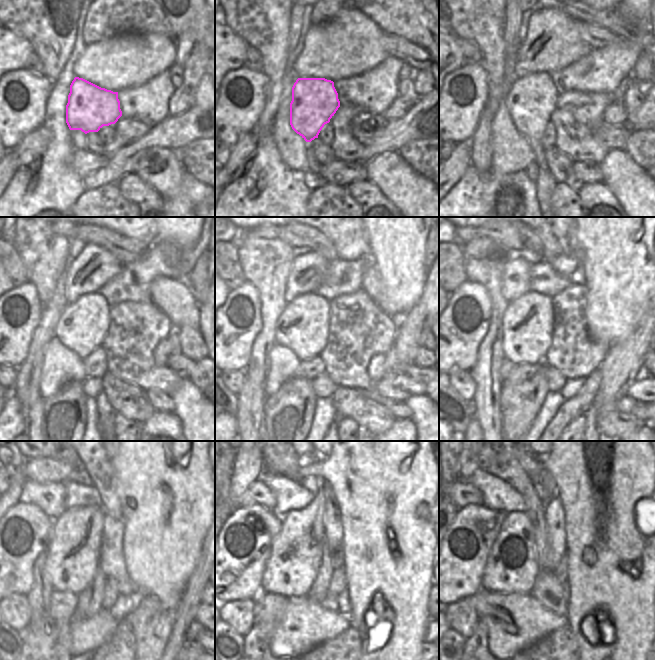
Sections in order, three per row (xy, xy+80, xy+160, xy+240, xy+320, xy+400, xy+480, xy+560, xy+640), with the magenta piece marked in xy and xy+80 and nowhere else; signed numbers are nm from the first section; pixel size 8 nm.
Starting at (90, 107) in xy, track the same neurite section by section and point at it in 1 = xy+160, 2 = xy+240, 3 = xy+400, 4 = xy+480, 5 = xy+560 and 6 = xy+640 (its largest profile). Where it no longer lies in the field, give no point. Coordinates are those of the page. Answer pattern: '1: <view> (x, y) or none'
====================
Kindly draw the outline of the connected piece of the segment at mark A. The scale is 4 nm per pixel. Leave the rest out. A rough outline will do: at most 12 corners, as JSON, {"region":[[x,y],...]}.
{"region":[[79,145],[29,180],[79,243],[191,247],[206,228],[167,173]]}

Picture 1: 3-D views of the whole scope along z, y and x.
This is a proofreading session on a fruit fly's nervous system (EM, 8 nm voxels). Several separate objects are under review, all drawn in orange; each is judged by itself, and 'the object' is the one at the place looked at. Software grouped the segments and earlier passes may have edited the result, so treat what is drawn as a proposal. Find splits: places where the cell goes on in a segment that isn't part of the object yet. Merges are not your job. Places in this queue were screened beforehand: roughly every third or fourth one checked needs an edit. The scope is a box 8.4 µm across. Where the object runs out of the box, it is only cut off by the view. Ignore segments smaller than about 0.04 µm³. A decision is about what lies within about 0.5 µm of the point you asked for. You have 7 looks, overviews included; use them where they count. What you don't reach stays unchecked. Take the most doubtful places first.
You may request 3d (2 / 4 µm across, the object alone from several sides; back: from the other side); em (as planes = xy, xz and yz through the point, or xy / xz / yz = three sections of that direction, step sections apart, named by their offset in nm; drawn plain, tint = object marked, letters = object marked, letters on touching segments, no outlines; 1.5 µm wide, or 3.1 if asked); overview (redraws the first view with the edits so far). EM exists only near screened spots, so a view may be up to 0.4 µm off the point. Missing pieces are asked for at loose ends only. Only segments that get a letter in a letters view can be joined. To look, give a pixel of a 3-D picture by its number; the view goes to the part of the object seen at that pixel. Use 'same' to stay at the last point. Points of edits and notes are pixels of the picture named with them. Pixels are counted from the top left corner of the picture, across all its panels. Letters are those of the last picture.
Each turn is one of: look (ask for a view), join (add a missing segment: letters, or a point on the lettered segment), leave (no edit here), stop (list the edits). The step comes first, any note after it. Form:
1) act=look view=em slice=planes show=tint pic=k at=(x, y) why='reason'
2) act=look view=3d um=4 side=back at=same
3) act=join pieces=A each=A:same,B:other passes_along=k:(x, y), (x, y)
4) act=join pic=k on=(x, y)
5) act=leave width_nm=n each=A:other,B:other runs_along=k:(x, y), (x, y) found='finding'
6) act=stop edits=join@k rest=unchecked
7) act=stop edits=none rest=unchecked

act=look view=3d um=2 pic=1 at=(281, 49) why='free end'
====================
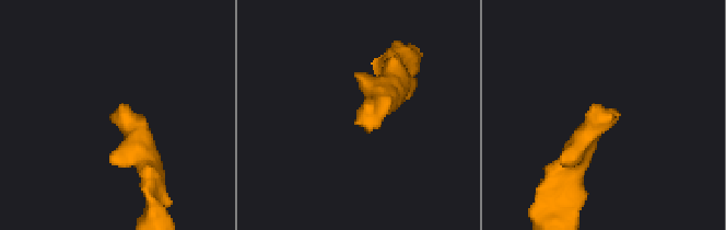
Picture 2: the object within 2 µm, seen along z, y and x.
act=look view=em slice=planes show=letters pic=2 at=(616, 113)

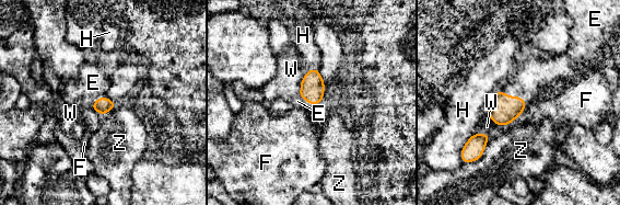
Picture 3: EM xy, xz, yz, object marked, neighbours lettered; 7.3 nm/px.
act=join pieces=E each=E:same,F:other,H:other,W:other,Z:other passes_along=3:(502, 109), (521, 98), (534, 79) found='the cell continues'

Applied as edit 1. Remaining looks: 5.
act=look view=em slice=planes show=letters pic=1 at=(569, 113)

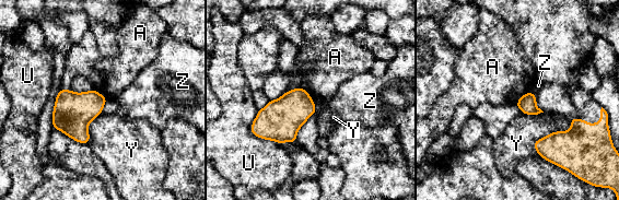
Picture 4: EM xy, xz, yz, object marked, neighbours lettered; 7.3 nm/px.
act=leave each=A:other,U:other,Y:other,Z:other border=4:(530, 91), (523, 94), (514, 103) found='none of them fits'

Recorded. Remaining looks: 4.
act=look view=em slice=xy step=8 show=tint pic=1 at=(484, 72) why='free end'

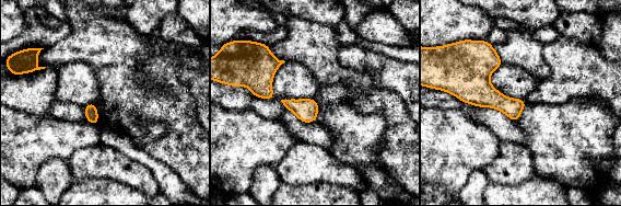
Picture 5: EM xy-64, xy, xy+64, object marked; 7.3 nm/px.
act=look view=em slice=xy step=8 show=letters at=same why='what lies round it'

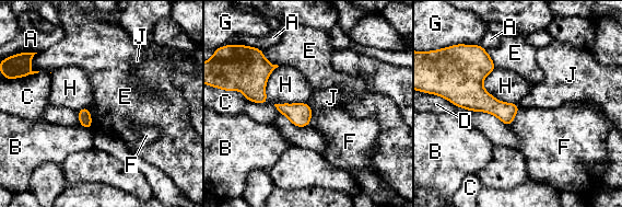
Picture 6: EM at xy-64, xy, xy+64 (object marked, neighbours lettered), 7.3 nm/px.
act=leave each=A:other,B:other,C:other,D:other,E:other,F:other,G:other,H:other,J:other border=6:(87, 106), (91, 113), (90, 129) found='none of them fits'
====================
What you should do => Of the entries above, repeat exactly the lines from the line with "Kindly draw the" through the line with "Picture 1: 3-D", both of them included.

Output below =>
Kindly draw the outline of the connected piece of the segment at mark A. The scale is 4 nm per pixel. Leave the rest out. A rough outline will do: at most 12 corners, as JSON, {"region":[[x,y],...]}.
{"region":[[79,145],[29,180],[79,243],[191,247],[206,228],[167,173]]}

Picture 1: 3-D views of the whole scope along z, y and x.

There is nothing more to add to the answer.